Data impact varies by destination typeWarehouses, databases, and open table format (OLAP, OLTP, OTF): All existing data is deleted before reloading. If your source retains only partial history (e.g., a 90-day rolling window), data outside that range will be lost. Any date filters explicitly configured in a model’s source query also still apply.Object storage (non-OTF) & SFTP: Existing files are not deleted, and a full refresh will produce duplicate data.
Backfill vs. incremental transfer performanceBecause the initial backfill is often the most storage and compute intensive, sync time/performance should not be used as an indicator of ongoing transfer statistics.
Table Reset Behavior: For warehouse and database destinations, Prequel determines whether to truncate or drop and recreate the table based on schema compatibility:
  • Truncate: If the schema matches, the table is truncated before reloading data.
  • Drop & Recreate: If there is a schema mismatch, the table is dropped and recreated with the correct schema.
If you’re unsure whether a full refresh fits your situation, contact Prequel support to discuss your use case.

Incremental transfers

After each transfer (backfill or incremental) Prequel will record the most recent last modified timestamp value transferred. This value will be used as the starting point for the subsequent transfer. By default, every transfer of a given model (after a successful backfill) will be an “incremental transfer”.
Incremental updates and eventually consistent data sourcesBy default, Prequel will query the source for slightly earlier data than the most recently transferred row. This is to provide a window in which data from eventually consistent sources can converge and still be transferred.
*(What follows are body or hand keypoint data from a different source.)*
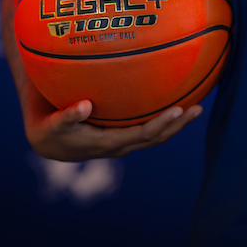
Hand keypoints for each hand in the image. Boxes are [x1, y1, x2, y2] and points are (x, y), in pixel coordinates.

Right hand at [21, 79, 202, 161]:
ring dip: (177, 123)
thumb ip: (67, 116)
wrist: (48, 143)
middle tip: (198, 107)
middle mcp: (120, 145)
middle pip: (156, 137)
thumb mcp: (52, 123)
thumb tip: (84, 106)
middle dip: (178, 124)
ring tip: (197, 105)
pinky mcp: (123, 135)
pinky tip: (177, 100)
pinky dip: (165, 118)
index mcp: (107, 143)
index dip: (161, 124)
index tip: (178, 109)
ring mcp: (123, 141)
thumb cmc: (50, 129)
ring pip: (156, 135)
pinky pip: (149, 128)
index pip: (141, 135)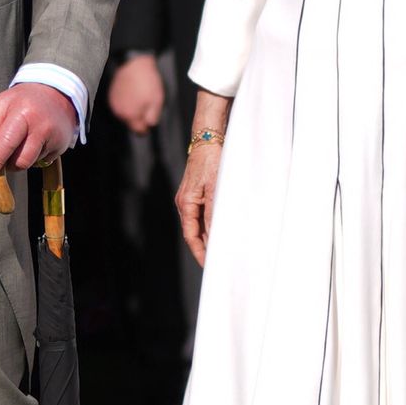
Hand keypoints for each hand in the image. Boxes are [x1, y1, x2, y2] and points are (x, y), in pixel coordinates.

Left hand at [0, 84, 76, 177]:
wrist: (57, 94)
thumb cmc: (23, 100)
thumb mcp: (1, 104)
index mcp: (23, 112)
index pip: (6, 141)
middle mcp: (41, 126)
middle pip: (20, 159)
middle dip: (5, 166)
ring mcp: (53, 137)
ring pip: (28, 163)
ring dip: (17, 161)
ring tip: (18, 145)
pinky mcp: (61, 146)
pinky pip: (40, 161)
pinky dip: (32, 157)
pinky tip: (34, 142)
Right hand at [107, 54, 164, 132]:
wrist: (133, 62)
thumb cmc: (147, 82)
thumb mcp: (156, 100)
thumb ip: (152, 116)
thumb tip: (149, 125)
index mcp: (130, 115)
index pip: (138, 130)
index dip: (145, 128)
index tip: (150, 123)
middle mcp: (119, 111)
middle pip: (130, 121)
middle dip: (138, 118)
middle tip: (147, 107)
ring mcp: (113, 102)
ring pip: (125, 112)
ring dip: (132, 110)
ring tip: (141, 98)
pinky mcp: (112, 93)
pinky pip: (120, 103)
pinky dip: (126, 102)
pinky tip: (133, 94)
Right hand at [176, 142, 221, 268]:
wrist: (208, 139)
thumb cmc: (211, 160)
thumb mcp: (215, 188)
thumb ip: (213, 212)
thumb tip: (214, 235)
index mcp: (186, 203)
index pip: (190, 236)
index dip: (199, 252)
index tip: (208, 265)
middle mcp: (184, 203)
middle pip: (193, 233)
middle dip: (204, 249)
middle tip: (218, 263)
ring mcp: (189, 198)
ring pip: (198, 225)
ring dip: (208, 238)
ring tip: (221, 250)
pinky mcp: (196, 194)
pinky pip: (201, 215)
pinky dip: (209, 225)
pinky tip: (219, 230)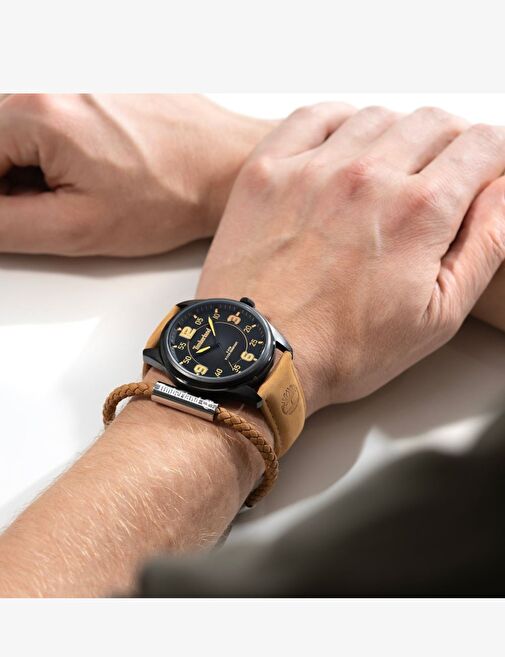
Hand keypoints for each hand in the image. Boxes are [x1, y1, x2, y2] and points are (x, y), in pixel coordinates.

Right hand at [0, 94, 272, 255]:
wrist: (227, 166)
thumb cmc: (171, 196)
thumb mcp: (77, 229)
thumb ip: (5, 224)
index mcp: (40, 112)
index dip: (0, 196)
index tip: (24, 213)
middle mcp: (57, 79)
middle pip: (0, 133)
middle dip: (14, 176)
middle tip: (58, 204)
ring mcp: (82, 73)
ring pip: (26, 120)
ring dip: (37, 159)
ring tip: (88, 184)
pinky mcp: (101, 76)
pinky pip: (57, 107)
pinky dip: (62, 139)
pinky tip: (99, 163)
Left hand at [197, 104, 504, 414]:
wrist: (257, 356)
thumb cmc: (341, 348)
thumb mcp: (437, 316)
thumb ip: (485, 245)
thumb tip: (503, 192)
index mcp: (419, 212)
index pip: (482, 144)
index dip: (494, 157)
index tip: (485, 173)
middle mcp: (368, 175)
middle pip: (434, 123)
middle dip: (451, 146)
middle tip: (441, 179)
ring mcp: (313, 167)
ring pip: (379, 117)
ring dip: (397, 137)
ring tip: (390, 174)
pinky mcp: (268, 169)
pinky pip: (315, 116)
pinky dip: (341, 124)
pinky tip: (346, 150)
Transfer parallelism and concurrency

Transfer Concurrency: Within an individual transfer, operations are optimistically concurrent. Transfers can download, upload, or serialize multiple data files concurrently, regardless of the model to which they belong. The max_concurrent_queries_per_transfer field on a source or destination limits the number of concurrently queries or API calls that can be made against the source or destination. The default for max_concurrent_queries_per_transfer is 1. Transfers Parallelism: Transfers can run in parallel of each other as long as the following constraints hold:
  • No simultaneous transfers are allowed for the same model to the same destination.
  • No simultaneous integrity and transfer jobs can run against the same destination.
  • The max_concurrent_transfers field exists on both the source and destination. It defaults to 10 for sources and 1 for destinations. This field represents a hard limit on the number of simultaneous transfers involving a particular source or destination.
Prequel’s dispatcher will enforce the above rules. A transfer that is unable to be dispatched will remain pending until it can be dispatched.

Tags

Every transfer can carry an arbitrary set of tags, simple key/value metadata you define to group, label, or annotate transfers (for example, by environment, team, workload, etc.). Tag keys and values must match ^[A-Za-z0-9_-]+$. For more detail on how to use Tags when creating transfers and filtering transfers on tags, refer to our API Reference.

Staging buckets

Some sources and destinations supported by Prequel may require staging buckets to efficiently transfer data. Where possible, Prequel will use built in staging resourced provided by the database or data warehouse, but in cases where it does not exist, it may need to be provided. The source/destination documentation will provide instructions for configuring staging buckets where needed.